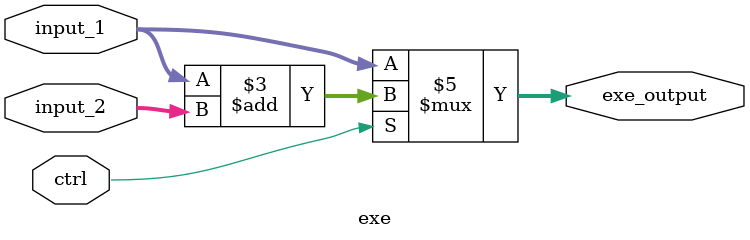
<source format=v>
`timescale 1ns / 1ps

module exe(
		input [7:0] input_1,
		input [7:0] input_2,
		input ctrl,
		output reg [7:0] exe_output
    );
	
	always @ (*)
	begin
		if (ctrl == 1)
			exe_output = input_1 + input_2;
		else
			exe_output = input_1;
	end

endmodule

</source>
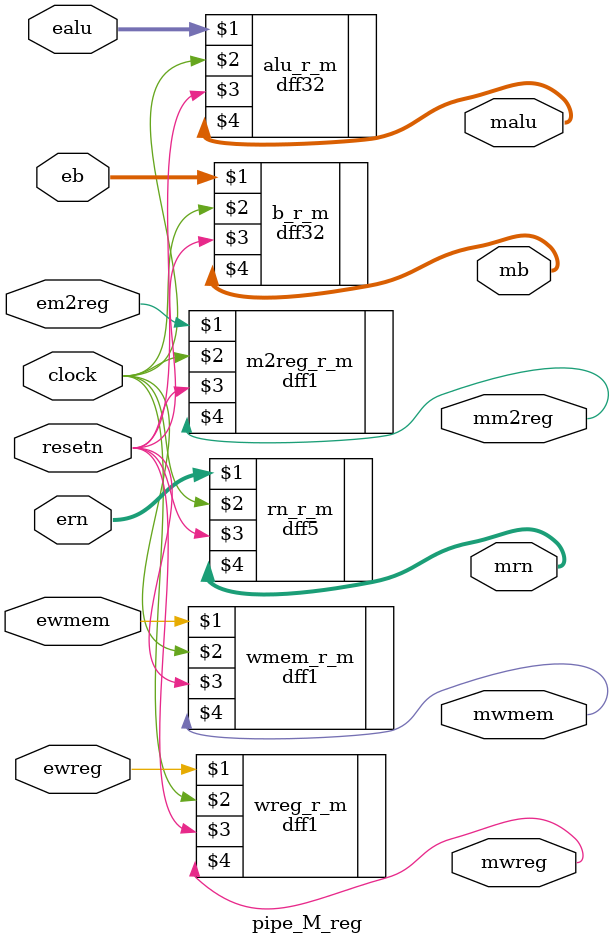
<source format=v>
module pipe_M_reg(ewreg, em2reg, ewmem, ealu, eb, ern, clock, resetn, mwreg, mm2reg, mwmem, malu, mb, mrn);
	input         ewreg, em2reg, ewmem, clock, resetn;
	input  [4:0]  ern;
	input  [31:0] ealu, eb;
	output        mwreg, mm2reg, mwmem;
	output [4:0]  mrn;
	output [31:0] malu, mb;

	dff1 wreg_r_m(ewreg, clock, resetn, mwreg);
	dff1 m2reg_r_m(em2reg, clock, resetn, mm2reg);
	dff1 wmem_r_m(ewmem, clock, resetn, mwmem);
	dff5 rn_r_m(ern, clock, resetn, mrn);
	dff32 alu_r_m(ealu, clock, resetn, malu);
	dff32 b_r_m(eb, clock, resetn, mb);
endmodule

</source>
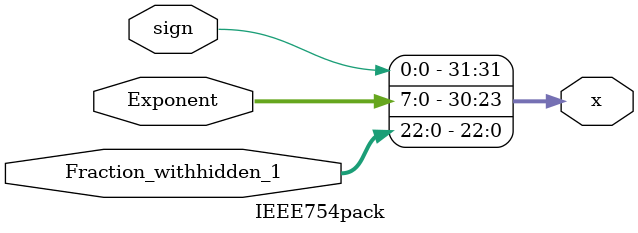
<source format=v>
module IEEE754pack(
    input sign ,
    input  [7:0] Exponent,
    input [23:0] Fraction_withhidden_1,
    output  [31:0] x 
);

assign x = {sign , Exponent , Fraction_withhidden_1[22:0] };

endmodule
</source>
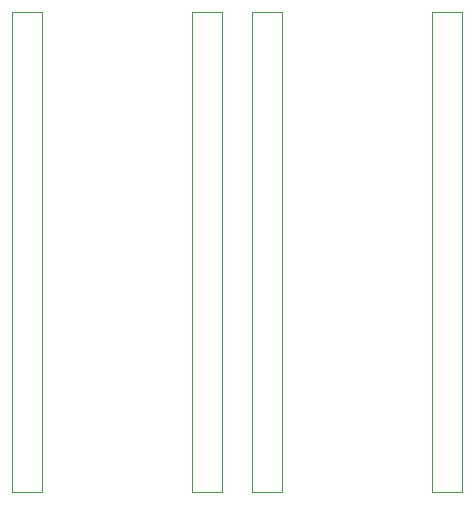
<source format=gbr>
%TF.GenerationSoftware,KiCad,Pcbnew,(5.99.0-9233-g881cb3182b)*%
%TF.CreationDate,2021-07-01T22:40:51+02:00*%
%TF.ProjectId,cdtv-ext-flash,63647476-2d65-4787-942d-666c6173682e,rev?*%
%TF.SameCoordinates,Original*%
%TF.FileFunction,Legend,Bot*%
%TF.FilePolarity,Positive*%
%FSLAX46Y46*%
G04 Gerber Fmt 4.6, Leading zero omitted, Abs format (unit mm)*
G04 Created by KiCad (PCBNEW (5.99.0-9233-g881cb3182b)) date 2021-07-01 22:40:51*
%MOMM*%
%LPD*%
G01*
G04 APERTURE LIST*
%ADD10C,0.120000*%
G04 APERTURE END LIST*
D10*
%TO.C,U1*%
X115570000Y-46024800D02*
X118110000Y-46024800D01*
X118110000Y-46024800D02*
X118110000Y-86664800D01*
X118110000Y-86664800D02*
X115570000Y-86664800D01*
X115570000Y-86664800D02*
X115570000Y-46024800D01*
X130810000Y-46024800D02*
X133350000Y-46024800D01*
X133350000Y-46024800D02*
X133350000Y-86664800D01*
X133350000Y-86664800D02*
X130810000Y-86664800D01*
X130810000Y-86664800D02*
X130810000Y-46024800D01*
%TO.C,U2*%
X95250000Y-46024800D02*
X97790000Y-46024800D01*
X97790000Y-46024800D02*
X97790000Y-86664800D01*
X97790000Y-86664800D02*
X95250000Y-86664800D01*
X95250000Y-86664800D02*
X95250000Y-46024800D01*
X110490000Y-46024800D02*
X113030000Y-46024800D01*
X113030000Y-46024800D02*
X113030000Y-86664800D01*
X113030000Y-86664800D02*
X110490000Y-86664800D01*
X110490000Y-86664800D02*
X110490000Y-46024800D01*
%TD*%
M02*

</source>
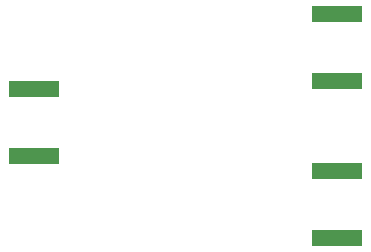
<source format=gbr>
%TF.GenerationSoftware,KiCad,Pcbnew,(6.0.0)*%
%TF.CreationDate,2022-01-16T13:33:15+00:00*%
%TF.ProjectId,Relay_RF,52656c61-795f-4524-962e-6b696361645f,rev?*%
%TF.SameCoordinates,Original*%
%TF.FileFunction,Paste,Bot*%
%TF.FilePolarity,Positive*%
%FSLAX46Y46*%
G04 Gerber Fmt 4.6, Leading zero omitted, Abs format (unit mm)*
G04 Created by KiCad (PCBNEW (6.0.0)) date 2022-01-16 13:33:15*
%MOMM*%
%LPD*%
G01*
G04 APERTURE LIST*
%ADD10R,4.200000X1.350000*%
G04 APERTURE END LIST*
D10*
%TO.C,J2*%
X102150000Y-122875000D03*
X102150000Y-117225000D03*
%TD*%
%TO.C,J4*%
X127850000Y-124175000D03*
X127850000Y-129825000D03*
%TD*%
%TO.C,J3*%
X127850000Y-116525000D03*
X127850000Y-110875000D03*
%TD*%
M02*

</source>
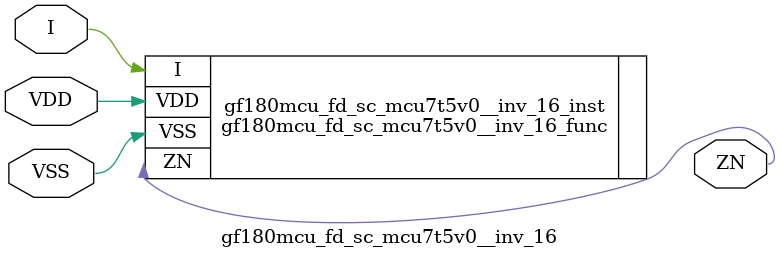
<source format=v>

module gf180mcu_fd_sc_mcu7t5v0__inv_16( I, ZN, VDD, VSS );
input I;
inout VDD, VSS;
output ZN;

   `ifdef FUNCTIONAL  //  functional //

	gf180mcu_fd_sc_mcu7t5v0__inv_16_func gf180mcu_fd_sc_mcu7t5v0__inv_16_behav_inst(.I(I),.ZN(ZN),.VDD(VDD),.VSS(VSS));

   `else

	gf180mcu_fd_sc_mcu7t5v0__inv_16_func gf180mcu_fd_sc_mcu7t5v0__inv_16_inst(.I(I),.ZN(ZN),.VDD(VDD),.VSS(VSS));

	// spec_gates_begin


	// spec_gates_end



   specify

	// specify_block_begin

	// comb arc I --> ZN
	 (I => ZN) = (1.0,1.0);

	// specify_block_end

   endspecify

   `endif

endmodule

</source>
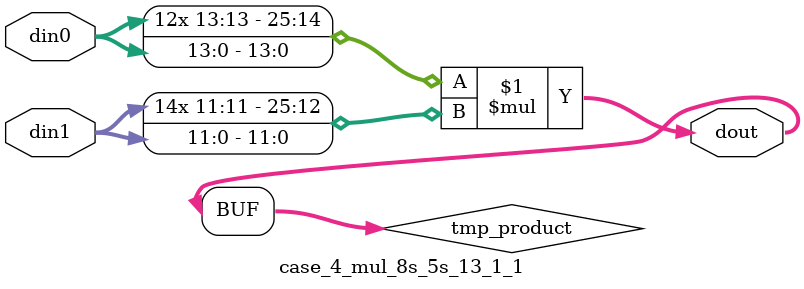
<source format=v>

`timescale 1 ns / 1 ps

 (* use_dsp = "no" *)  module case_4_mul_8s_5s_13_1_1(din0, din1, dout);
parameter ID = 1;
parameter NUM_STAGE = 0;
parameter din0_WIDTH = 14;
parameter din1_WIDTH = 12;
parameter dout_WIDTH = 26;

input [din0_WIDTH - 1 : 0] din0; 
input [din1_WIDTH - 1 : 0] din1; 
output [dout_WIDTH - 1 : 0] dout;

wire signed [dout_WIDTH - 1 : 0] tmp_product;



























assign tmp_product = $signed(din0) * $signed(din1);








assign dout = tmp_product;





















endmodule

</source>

**TASK TO CARRY OUT:**
Pick out each line above that includes "Exponent" and show it.

**EXPECTED ANSWER:**
    input  [7:0] Exponent,
assign x = {sign , Exponent , Fraction_withhidden_1[22:0] };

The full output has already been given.